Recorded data
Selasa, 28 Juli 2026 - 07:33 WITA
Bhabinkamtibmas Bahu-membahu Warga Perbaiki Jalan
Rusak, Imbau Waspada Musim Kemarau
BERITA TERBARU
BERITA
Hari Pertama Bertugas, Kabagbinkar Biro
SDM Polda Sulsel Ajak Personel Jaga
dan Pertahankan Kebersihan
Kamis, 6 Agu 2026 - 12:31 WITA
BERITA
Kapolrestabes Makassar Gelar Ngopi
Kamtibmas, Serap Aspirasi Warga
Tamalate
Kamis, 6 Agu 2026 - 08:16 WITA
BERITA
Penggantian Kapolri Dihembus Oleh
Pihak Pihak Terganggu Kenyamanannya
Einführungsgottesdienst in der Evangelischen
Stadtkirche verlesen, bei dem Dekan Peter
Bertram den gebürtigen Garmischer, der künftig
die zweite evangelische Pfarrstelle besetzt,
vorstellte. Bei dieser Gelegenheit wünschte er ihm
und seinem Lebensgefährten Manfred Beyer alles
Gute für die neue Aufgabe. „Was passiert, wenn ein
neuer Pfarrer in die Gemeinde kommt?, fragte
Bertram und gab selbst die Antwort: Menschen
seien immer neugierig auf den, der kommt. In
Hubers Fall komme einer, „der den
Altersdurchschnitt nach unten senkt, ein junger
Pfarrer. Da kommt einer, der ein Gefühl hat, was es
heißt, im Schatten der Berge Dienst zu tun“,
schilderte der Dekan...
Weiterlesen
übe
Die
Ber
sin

▸ Instructions for the task: The answer is every line in the data where the word "kommt" appears.

▸ Exercise output:
neuer Pfarrer in die Gemeinde kommt?, fragte
seien immer neugierig auf den, der kommt. In
Pfarrer. Da kommt einer, der ein Gefühl hat, was es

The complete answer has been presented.